● The input
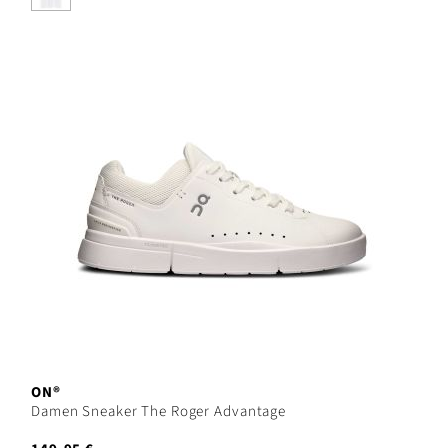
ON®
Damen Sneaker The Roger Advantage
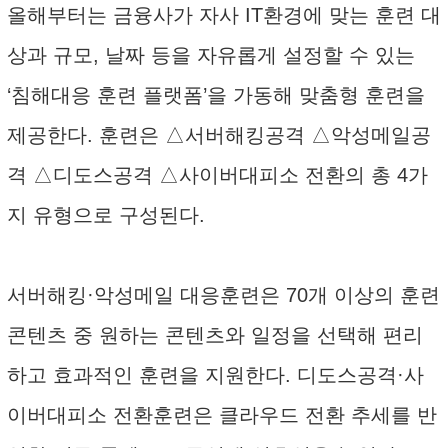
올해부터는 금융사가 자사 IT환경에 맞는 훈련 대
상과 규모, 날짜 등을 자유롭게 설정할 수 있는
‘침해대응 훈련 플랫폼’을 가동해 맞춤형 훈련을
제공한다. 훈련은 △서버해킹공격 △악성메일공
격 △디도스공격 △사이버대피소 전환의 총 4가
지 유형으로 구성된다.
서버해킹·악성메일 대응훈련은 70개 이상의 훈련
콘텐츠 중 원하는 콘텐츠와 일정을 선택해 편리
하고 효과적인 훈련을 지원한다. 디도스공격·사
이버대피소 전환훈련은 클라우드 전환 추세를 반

--

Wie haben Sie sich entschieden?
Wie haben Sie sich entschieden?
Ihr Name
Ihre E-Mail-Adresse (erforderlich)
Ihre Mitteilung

● Work instruction
Among the lines above, find those containing the word "Ihre" and copy each.

● Written response
Ihre E-Mail-Adresse (erforderlich)
Ihre Mitteilung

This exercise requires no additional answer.